Many “conspiracy theories” have, in fact, been proven true. The Epstein files in particular signal a horrific side of humanity that few of us can imagine. This leads many to rightly wonder what else the elites are hiding.
But while entertaining suspicion is one thing, entertaining stupidity is another.
The media controls what, when, and how we see certain material, but that does not mean that every outlandish conspiracy theory has merit. Righteous calls for justice get lost in the noise when we start claiming that the moon is a home base for matrix-controlling aliens.
We cannot allow emotion to cloud analytic judgment.
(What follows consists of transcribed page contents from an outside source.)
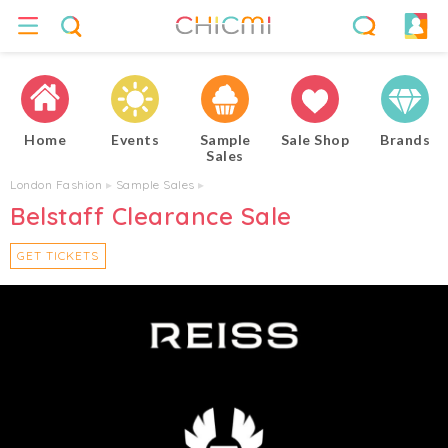
Home
Events
Sample
Sale Shop
Brands
Sales
London Fashion
▸
Sample Sales
▸
Belstaff Clearance Sale
GET TICKETS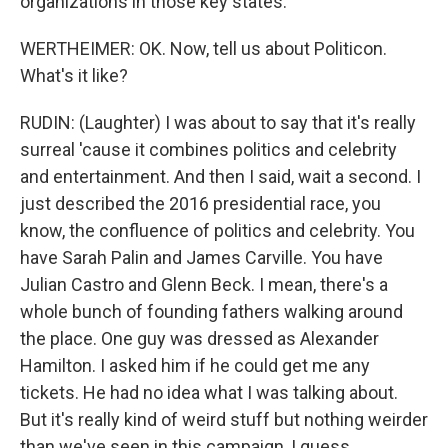
organizations in those key states.
WERTHEIMER: OK. Now, tell us about Politicon.
What's it like?
RUDIN: (Laughter) I was about to say that it's really
surreal 'cause it combines politics and celebrity
and entertainment. And then I said, wait a second. I
just described the 2016 presidential race, you
know, the confluence of politics and celebrity. You
have Sarah Palin and James Carville. You have
Julian Castro and Glenn Beck. I mean, there's a
whole bunch of founding fathers walking around
the place. One guy was dressed as Alexander
Hamilton. I asked him if he could get me any
tickets. He had no idea what I was talking about.
But it's really kind of weird stuff but nothing weirder
than we've seen in this campaign, I guess.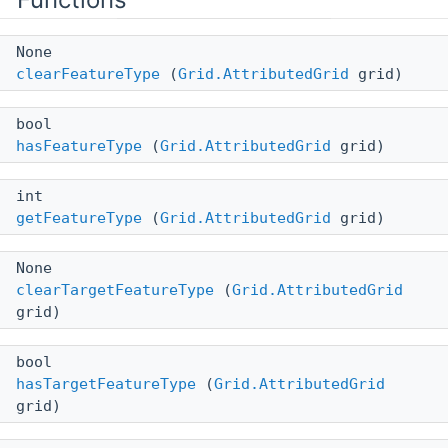
None
clearFeatureType
(
Grid.AttributedGrid
grid)
bool
hasFeatureType
(
Grid.AttributedGrid
grid)
int
getFeatureType
(
Grid.AttributedGrid
grid)
None
clearTargetFeatureType
(
Grid.AttributedGrid
grid)
bool
hasTargetFeatureType
(
Grid.AttributedGrid
grid)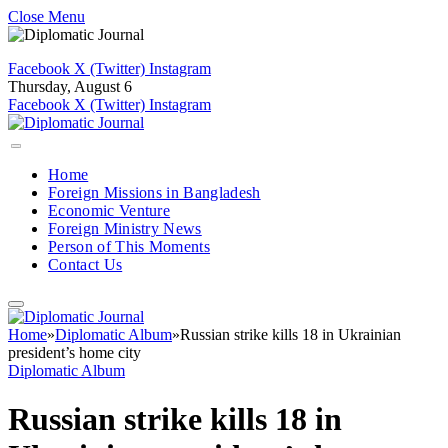
Close Menu
Facebook
X (Twitter)
Instagram
Thursday, August 6
Facebook
X (Twitter)
Instagram
Home
Foreign Missions in Bangladesh
Economic Venture
Foreign Ministry News
Person of This Moments
Contact Us
Home
»
Diplomatic Album
»
Russian strike kills 18 in Ukrainian
president’s home city
Diplomatic Album
Russian strike kills 18 in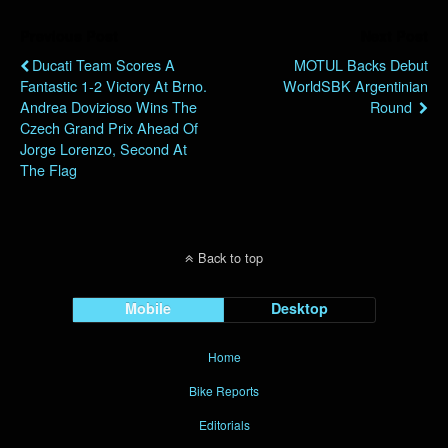
Previous Post
Next Post
Ducati Team Scores A
MOTUL Backs Debut
Fantastic 1-2 Victory At Brno.
WorldSBK Argentinian
Andrea Dovizioso Wins The
Round
Czech Grand Prix Ahead Of
Jorge Lorenzo, Second At
The Flag
Back to top
Mobile
Desktop
Home
Bike Reports
Editorials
Far-fetched conspiracy theories distract us from carrying out real-world justice. They distract us from resting in the biblical truth that Christ will care for His flock, regardless of how scary the world seems.
In the words of our Lord: “Do not worry about tomorrow, for tomorrow will worry about itself. Each day has enough trouble of its own.”
And no, the Illuminati did not pay me to write this.
Jayden Jelso is a junior studying English.